Grammar Checking using Naive Bayes Algorithm [further vs farther]

Hi Mility,

I would first go through a document and only apply a model if there is a keyword in a sentence (e.g. there needs to be the word farther or further to use the farther-further model). Then I test the sentence with the model and if the model suggests I use farther when I wrote further, a program will underline the word with red to indicate it is wrong. However, if I wrote farther and the model suggests farther, the program will not do anything.

I haven’t coded any of this for Language Tools yet but am just working on building models for individual rules.
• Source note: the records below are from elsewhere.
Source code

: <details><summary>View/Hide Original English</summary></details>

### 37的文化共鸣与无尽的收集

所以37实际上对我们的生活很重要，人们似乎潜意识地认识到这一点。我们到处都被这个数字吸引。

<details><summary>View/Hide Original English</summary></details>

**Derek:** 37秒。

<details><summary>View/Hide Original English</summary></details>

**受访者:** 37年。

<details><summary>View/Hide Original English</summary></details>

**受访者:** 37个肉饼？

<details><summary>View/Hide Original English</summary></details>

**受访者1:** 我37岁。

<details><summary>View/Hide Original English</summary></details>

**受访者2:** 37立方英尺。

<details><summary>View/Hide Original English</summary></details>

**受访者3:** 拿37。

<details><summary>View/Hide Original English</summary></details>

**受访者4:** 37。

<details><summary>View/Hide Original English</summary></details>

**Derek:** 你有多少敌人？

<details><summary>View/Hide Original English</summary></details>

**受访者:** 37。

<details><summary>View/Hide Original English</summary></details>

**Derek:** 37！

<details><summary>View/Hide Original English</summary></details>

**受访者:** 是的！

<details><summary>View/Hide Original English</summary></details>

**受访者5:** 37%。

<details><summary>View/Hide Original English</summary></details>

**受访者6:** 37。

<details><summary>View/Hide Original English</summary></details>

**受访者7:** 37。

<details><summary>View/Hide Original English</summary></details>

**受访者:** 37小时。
This way the models can be used for LanguageTools or could be used by anyone to create their own grammar checker.

btw, I’m planning on using this format to create a bigotry spelling checker. The model will underline sexist, racist, and homophobic sentences. I reckon it’ll be very easy to build.

Hi Troy,
Thanks your explain.
Maybe my explain is not clear.
For example as the sentence below:(the data from your test data)
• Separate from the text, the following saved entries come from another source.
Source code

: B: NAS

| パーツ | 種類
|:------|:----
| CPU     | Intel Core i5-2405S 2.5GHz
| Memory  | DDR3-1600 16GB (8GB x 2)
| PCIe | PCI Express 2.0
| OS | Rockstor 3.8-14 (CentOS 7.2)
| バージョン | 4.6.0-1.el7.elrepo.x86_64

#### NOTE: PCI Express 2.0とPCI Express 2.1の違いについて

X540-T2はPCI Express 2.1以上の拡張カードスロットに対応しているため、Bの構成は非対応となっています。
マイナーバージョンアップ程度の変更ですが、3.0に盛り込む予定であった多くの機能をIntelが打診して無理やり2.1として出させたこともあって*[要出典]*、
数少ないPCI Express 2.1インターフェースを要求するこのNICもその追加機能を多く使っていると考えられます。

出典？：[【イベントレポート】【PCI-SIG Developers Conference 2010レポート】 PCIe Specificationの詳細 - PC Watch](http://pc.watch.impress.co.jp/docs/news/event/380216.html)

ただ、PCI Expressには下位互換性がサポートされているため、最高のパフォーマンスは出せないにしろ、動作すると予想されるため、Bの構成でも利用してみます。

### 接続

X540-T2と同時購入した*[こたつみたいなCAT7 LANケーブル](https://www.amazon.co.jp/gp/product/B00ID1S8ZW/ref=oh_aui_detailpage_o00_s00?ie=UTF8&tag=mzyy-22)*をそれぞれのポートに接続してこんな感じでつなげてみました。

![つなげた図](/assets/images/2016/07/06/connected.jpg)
  "he didn't want to talk about it any", further

Because we know that this sentence should use further, how to decide the position to insert the further?
further may at any position in this sentence. Such as:


 he further didn't want to talk about it any
 he didn't further want to talk about it any
 he didn't want further to talk about it any
 ....

How to determine which of the above sentence is what we want, this is a problem?

Ahh, yeah that could be a problem. I guess this could be fixed by logging the position of the keyword before putting it through the model. So a program could first (1) look through the sentences for a keyword, (2) if it finds a keyword, split up the sentence into words and log the position of the keyword, (3) put the words through the model without the keyword, and (4) find out whether the keyword is an error or not.

However, it may be difficult if there are 2 keywords in a sentence. Such as:

how can we further run farther at the marathon?

This could be another problem.